- [TO-DO LIST]
[1] Rewrite the passage on school district financial cooperatives from "While some school" up to and including "education or transportation.", substituting "collaboratives" for "cooperatives".
[2] Continue the passage on school district financial cooperatives from the point where it stops.

— Begin SOURCE PASSAGE —

Encourage School Districts to Form Financial Management Services Cooperatives
School districts that manage their finances poorly or report or file erroneous information with state and federal agencies face serious consequences. Some states and some Texas school districts have established school business service cooperatives to handle their finances. Information sharing among districts, necessary for successful cooperative services, is hampered because school districts use a variety of computer software and hardware. A pilot program that provides grants from the state for uniform technology and associated startup costs would allow districts to share and exchange data and work together to ensure better business management, thus benefiting Texas’ school districts, taxpayers and, most importantly, schoolchildren.
More than half of Texas’ school districts serve 1,000 or fewer students. In smaller districts, financial management duties often are divided among employees who lack financial skills and a thorough familiarity with state and federal reporting requirements. Such districts generally cannot offer competitive salaries to attract full-time accountants to manage their financial affairs, nor do they need enough financial services to achieve any economies of scale in acquiring them. According to one Texas Education Agency (TEA) estimate, about 10 percent of all districts need help to face serious challenges in financial management.
Examples of routine school business services are provided in Exhibit 1.
Common School District Business Services
- Bank Reconciliation
- Board Reporting
- Cash Flow Analysis
- Fixed Asset Management
- Food Service Accounting
- Grant Reporting
- Investment of School District Funds
- Invoice Processing
- Long Range Budgeting
- Managing and Supervision
- Payroll Processing and Benefits Reporting
- Public Education Information Management System (PEIMS) Reporting
- Personnel Reporting
- Preparation of Financial Reports
- State Aid Calculations
- Student Activity Fund Accounting
- Student Enrollment Projections
- Tax Assessing/Collecting
Source: Kenedy ISD Texas School Performance Review, Texas Comptroller of Public Accounts.
All of these services are critical, but some are more complex than others, and districts often need professional help to learn how to perform them properly.
While some school districts may fear that forming cooperatives will be the first step toward consolidation, the success of any school district depends upon strong financial management. Moreover, many districts already use cooperatives for such things as purchasing, special education or transportation.
In 2000-01, Texas school districts managed more than $26.9 billion in total budgeted expenditures, and were required to do so in conformity with regulations and requirements established by state and federal laws, rules and regulations. Reporting requirements for school districts, moreover, have become more stringent in recent years, requiring adoption of new Government Accounting Standards Board standards and more complex data submissions to TEA.
Imprecise revenue estimating, poor financial planning, inaccurate reporting of financial data and faulty financial and personnel management practices can lead to staff reductions, accreditation sanctions, lawsuits over alleged wrongful terminations or reduction in force policy conflicts, rollback elections, inappropriate expenditures, higher interest rates on debt and an inability to detect malfeasance on the part of district staff.
The Lipan Independent School District (LISD), with a student population of 316, provides an example of the consequences of poor financial planning. LISD failed to project its revenues adequately and was forced to halt construction on a half-finished $2.7 million gymnasium when funding fell short by $700,000. The building now sits half-finished in a former cow pasture. Compounding the problem is the district’s obligation to repay TEA $489,000 in state payments based on incorrect enrollment estimates. In addition to the construction halt, LISD’s financial difficulties led to termination of a principal, a counselor, a teacher and eight support workers.

— End SOURCE PASSAGE —
— Begin RECORD EXTRACTS —

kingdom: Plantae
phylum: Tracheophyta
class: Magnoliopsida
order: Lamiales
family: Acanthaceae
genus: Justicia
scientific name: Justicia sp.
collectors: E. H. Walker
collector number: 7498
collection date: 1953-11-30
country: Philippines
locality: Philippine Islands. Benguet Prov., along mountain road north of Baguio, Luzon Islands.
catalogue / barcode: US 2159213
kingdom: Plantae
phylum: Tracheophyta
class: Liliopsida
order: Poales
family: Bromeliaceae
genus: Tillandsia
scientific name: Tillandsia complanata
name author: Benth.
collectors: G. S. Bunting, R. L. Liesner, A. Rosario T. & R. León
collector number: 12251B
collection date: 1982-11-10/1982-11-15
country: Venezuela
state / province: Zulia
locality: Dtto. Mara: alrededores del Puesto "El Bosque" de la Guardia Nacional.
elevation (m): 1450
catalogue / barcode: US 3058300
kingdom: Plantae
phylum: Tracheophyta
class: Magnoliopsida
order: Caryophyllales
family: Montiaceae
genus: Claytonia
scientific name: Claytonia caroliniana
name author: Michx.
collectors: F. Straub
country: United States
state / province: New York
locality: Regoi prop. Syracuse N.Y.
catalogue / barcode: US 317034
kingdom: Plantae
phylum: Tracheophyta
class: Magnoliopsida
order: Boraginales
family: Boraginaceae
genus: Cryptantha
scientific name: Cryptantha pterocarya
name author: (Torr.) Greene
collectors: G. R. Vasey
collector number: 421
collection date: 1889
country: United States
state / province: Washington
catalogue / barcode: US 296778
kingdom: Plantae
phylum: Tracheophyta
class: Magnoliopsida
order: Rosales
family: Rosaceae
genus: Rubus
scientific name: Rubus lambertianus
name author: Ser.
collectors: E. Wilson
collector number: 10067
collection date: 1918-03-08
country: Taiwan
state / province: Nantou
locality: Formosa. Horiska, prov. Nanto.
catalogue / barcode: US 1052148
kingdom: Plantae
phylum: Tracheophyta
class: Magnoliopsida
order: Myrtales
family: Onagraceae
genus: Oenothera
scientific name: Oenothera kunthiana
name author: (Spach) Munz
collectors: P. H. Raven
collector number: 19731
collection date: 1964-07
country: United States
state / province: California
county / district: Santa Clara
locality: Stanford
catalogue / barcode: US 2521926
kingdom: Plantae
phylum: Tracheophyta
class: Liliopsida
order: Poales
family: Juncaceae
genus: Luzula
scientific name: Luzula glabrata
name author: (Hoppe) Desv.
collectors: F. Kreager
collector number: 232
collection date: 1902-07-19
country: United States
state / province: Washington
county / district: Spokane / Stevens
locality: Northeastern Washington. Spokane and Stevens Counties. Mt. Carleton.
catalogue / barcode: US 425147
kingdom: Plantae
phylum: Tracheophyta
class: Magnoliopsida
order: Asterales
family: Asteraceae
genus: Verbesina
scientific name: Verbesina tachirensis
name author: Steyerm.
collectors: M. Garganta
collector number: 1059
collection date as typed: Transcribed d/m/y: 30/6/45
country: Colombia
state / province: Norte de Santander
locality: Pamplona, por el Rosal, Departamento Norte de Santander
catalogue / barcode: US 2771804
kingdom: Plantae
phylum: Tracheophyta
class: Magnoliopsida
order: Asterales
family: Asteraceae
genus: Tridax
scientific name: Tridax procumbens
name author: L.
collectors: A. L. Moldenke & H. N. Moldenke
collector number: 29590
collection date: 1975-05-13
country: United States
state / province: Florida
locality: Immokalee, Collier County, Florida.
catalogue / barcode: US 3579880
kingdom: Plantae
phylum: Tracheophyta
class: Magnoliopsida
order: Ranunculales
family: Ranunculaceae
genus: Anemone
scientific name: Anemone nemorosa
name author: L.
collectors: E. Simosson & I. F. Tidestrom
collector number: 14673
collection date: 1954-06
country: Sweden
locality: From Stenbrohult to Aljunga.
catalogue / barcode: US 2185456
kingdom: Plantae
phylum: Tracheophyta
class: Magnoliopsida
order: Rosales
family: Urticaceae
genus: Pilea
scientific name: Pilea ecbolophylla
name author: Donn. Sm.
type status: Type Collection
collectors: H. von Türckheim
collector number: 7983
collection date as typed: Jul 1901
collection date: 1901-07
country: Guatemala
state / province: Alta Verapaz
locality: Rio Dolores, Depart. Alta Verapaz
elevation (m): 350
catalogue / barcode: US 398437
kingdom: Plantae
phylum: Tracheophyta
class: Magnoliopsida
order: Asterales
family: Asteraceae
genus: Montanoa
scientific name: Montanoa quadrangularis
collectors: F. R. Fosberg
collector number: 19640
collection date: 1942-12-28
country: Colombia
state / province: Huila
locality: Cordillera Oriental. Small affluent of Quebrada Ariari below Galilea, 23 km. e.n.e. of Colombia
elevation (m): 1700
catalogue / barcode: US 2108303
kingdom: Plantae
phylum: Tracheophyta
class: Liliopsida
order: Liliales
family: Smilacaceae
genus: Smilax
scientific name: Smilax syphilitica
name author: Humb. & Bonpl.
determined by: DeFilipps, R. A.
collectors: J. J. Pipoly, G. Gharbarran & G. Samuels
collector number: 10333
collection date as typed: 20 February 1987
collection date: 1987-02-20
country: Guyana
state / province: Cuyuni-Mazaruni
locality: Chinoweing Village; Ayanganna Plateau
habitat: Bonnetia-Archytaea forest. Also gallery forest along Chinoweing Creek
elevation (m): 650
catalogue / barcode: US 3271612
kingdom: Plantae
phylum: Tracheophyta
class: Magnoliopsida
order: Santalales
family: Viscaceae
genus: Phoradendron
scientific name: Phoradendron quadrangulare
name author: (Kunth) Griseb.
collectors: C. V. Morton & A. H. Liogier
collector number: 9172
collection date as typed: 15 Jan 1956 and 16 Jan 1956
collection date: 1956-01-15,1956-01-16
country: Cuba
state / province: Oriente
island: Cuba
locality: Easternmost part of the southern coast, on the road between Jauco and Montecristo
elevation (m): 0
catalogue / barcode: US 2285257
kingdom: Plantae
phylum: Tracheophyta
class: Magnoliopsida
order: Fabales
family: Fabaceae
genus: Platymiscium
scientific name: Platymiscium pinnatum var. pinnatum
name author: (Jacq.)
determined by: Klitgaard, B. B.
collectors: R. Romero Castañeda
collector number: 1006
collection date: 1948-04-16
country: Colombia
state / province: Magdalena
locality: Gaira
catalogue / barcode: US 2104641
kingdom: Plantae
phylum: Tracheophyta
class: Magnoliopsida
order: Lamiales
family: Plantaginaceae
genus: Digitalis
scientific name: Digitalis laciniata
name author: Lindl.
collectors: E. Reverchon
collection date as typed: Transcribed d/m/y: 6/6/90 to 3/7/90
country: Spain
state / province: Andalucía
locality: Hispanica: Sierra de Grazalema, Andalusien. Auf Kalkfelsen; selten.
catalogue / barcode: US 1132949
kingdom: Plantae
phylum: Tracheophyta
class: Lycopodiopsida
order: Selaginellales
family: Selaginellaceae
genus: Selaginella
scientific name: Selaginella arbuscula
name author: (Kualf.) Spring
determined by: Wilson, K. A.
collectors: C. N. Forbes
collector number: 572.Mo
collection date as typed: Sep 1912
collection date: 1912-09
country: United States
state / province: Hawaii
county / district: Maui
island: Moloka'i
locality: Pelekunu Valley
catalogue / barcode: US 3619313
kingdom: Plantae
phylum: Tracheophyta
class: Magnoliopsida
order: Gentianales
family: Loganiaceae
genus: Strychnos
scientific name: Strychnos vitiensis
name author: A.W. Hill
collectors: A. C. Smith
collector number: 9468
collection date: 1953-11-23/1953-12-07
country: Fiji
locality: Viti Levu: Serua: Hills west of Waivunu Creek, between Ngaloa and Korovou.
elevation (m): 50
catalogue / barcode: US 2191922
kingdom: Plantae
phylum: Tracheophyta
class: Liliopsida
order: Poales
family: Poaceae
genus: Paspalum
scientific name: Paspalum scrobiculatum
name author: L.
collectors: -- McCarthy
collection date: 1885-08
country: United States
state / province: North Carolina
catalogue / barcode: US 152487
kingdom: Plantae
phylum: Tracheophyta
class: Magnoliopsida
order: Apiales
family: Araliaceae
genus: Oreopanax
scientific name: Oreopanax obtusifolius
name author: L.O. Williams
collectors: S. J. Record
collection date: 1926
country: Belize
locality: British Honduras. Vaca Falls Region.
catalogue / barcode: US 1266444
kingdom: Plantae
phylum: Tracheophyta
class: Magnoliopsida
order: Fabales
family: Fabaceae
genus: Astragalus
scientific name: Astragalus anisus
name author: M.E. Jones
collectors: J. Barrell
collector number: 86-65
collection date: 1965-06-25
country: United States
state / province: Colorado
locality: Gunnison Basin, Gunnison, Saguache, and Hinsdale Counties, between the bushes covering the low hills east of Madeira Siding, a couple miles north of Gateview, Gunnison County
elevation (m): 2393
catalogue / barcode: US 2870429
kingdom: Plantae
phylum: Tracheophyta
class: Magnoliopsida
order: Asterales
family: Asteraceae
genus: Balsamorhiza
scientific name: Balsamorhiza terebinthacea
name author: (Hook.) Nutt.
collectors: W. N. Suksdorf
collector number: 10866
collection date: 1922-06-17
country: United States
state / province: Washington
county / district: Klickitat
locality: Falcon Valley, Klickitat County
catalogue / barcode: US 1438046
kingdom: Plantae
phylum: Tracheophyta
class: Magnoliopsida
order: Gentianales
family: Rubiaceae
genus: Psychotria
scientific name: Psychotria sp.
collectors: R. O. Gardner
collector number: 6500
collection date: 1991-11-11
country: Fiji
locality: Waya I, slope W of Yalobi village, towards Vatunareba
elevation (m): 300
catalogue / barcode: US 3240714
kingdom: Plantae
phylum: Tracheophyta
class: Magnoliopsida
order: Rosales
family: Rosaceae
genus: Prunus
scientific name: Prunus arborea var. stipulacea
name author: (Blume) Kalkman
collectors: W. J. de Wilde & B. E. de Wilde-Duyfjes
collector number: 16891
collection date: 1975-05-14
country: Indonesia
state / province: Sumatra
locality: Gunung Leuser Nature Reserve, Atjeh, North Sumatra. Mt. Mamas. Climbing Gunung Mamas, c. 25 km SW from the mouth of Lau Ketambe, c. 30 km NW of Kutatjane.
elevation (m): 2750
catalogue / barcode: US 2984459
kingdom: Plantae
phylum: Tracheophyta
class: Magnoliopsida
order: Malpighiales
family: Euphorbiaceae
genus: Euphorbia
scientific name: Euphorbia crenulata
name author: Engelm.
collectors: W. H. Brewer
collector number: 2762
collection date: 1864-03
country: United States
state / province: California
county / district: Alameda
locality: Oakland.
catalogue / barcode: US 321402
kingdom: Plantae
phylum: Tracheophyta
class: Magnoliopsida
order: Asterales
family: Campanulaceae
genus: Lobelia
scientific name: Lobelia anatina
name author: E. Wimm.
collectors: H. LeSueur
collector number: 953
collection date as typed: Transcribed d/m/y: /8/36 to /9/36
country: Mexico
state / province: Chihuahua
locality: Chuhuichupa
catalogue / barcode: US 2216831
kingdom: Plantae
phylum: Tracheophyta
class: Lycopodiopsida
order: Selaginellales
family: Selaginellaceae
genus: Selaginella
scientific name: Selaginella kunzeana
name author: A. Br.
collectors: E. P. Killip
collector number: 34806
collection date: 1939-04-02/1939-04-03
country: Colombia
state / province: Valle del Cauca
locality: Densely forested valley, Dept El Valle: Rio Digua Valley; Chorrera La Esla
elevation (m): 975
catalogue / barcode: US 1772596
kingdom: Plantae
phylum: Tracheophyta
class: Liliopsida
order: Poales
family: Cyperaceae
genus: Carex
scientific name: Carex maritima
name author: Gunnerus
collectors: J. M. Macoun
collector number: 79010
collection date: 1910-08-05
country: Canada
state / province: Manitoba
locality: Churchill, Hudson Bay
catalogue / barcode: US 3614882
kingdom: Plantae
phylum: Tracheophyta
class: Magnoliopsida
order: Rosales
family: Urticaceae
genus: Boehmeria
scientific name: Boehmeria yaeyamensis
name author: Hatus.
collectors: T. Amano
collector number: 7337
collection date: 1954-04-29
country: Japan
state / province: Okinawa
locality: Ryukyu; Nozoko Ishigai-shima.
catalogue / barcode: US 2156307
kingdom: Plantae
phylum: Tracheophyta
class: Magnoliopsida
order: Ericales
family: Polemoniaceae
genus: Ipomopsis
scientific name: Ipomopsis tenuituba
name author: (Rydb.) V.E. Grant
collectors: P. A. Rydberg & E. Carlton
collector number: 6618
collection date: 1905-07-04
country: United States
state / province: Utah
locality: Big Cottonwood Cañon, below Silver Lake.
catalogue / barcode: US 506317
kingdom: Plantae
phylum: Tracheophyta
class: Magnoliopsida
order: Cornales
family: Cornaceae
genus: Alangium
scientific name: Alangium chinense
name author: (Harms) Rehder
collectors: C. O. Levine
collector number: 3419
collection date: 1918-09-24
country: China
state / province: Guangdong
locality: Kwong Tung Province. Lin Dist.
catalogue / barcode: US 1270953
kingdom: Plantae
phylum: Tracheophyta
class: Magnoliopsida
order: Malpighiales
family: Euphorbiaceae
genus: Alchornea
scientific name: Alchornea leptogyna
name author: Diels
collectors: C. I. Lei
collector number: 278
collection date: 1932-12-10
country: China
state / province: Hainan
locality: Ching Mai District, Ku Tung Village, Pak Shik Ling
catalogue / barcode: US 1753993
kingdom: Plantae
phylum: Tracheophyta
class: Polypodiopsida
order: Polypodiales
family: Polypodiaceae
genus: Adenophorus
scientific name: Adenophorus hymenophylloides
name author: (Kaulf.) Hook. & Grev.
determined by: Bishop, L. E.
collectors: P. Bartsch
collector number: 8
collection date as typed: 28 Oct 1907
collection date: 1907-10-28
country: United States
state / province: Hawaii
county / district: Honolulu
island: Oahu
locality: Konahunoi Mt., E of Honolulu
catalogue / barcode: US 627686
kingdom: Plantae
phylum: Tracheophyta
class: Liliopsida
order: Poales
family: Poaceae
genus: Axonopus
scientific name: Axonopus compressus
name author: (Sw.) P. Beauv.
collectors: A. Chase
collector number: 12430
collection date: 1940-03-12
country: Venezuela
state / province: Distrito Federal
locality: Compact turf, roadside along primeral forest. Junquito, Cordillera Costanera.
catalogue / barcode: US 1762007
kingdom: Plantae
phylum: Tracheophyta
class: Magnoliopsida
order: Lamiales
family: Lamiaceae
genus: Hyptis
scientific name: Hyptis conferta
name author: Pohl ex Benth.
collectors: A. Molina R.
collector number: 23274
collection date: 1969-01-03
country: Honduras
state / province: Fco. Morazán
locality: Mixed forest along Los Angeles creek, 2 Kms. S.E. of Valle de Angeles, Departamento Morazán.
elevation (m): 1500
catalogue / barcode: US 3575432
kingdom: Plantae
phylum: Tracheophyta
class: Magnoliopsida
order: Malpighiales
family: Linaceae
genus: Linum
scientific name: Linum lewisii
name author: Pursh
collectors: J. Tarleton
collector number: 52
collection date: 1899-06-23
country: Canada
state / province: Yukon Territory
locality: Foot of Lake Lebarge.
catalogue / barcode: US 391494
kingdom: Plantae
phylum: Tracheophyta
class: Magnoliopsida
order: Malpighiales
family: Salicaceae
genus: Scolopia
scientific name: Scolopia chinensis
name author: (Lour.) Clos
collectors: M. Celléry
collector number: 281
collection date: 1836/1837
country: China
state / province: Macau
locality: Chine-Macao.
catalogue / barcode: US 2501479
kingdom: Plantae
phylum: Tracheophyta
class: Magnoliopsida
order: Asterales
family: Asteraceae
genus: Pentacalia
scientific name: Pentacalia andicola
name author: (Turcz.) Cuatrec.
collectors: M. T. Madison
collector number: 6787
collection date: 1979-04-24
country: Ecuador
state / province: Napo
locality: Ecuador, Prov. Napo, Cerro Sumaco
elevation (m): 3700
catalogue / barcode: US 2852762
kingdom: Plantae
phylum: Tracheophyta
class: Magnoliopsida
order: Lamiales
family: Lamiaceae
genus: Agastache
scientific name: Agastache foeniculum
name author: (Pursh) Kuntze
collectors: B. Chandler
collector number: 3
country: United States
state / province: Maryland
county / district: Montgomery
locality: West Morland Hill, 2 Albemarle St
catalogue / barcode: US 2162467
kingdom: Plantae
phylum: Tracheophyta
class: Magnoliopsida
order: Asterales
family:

— End RECORD EXTRACTS —

- [RESPONSES BY TASK]
[1]
While some school districts may fear that forming collaboratives will be the first step toward consolidation, the success of any school district depends upon strong financial management. Moreover, many districts already use collaboratives for such things as purchasing, special education or transportation.

[2]
Benavides ISD, facing a deficit of nearly $1.3 million, was forced to lay off 44 of its 125 employees in a town of fewer than 2,000 people. According to the district, in March 2002 its board of trustees declared the district was in a financial emergency that resulted in the non-renewal of 22 teachers’ contracts for 2002-03 and the termination of 22 support workers. The district also was forced to seek a $100,000 loan to pay its employees after it missed a payday. The causes for this fiscal crisis included the district’s failure to collect $1.5 million in delinquent taxes—a sizeable amount, given the district budget of just $3.6 million. Also contributing to the shortfall was a poorly anticipated decline in the student population that resulted in a corresponding drop in state funding.
Regional education service centers
Most of the state’s 20 regional education service centers (RESCs) offer business service assistance to school districts in their respective regions.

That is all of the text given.